Your instance might not be strong enough to handle requests from multiple users and soon enough you might see RAM and CPU utilized fully. One way to deal with it is, to perform what is called "Vertical Scaling" which is the act of adding more resources to your instance. In AWS case, switching to an instance type with more resources like M5 for example.

Note: The problem with vertical scaling (in case you have one node) is downtime (when upgrading the instance type, the instance will be down) so another thing you would want to do is "Horizontal Scaling" which is the act of adding more instances/resources.

"What time is it?" but without elastic IP addresses

Following the last two exercises, you would like to change the architecture offered in the solution, to not use elastic IP addresses for obvious reasons that it's not really scalable (each EC2 instance has a different IP and users are not able to remember them all). Offer an improvement

Instead of using elastic IP addresses we can add a record in the DNS, using the Route 53 service, to have a record from the type A. This way, all users will be able to access the app using an hostname and the IP address will be provided to them by the DNS

It's important to note that this solution is not optimal if you plan to scale down and up at some point. Due to the TTL value of a record, a user will keep contacting the same IP address, even if the node is already down.

A more proper and complete architecture would be to use an ELB

But even with ELB used and "Auto scaling group" for automatically scaling the nodes, this architecture is not optimal. Can you point what is the problem with current architecture? (from two different aspecs)

"What time is it?" - Final Part

Following the last "What time is it?" exercise, state the issues with current architecture and what would you imrpove

With current architecture, the application is perhaps able to scale up and down, but when the availability zone is down, your entire application is down. So the first improvement would be to make both ELB and the application itself (the EC2 instances) multi-AZ.

Secondly, if you know you always need an instance (or two) for the application, you might want to have reserved nodes. Reserved nodes means you pay less for instances which means you save on costs.

"Video Games Shop" (stateful application)

The following architecture was proposed for an online video games shop with the requirements of:

Support thousands of users at any given point of time
Users can register
Shopping cart items shouldn't be lost when the user browsing the store

The problem is that users report that when they browse for additional video games to buy, they lose their shopping cart. What is the problem with the current architecture and how to deal with it?

Such application is a stateful application, meaning it's important that we'll keep the information about the client from one session to another. It seems that with current architecture, every time the user initiates new session, it's perform against a different instance without saving client information.

There are a couple of solutions that can be applied in this case:

Load Balancer Sticky Sessions: users will be redirected to the instance they initiated previously session with, in order to to not lose client's data. There is a disadvantage here of losing

User cookies: the client/user stores the relevant data (shopping cart in this case) and in this case it doesn't matter with which EC2 instance the user interacts with, the data on the shopping cart will be sent from the client/user to the relevant instance. The disadvantages: HTTP requests are much heavier because data is attached with each request and it holds some security risks as cookies can be potentially modified

"Video Games Shop" - User Data

Following the last exercise, is there another way to deal with user's data (short and long term) except user's cookies and sticky sessions?

The data:
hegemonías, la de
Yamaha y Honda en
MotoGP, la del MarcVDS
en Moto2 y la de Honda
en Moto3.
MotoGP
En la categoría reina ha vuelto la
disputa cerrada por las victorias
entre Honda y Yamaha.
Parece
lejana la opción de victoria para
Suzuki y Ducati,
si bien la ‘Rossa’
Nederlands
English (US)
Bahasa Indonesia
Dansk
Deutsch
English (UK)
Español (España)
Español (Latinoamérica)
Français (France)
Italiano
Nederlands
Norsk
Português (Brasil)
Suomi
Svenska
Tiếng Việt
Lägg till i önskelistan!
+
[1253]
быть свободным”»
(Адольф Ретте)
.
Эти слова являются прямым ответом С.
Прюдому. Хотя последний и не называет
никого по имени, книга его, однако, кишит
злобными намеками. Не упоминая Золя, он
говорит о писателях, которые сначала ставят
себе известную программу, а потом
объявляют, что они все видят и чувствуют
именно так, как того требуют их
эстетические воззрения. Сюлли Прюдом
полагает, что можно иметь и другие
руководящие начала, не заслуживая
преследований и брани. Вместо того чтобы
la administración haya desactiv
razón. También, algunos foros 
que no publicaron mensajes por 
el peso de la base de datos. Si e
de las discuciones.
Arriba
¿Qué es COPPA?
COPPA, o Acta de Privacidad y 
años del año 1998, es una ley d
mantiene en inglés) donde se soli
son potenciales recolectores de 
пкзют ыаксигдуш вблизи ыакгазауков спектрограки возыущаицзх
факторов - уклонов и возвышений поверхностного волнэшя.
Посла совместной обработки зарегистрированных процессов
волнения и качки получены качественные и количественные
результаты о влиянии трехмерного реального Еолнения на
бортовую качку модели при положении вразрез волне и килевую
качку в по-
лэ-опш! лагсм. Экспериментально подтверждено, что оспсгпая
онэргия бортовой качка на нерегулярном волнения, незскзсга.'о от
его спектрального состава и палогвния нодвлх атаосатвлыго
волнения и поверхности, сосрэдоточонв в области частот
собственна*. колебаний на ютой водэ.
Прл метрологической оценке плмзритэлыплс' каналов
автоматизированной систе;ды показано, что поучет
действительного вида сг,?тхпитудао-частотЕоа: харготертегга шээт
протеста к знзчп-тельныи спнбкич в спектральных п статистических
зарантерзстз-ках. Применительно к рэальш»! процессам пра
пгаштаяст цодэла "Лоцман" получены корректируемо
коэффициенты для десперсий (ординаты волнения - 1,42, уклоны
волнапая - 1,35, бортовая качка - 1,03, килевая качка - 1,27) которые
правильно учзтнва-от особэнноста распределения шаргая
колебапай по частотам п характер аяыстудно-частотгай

Prompt A: From the excerpt on AWS architecture, return the passage from "It's important to" up to and including "is already down.", copied word for word.
Prompt B:
Using the excerpt on AWS architecture, decide whether each statement agrees with it. Answer yes or no, and quote the words from the excerpt that settle each one.
(i) When there is only one node, vertical scaling brings downtime.
(ii) A type A record in Route 53 is the best solution if you plan to scale down and up.
(iii) Storing the shopping cart in user cookies makes HTTP requests lighter.

Expected answer A:
It's important to note that this solution is not optimal if you plan to scale down and up at some point. Due to the TTL value of a record, a user will keep contacting the same IP address, even if the node is already down.

Expected answer B:
(i) Yes: "The problem with vertical scaling (in case you have one node) is downtime"
(ii) No: "It's important to note that this solution is not optimal if you plan to scale down and up at some point."
(iii) No: "HTTP requests are much heavier because data is attached with each request"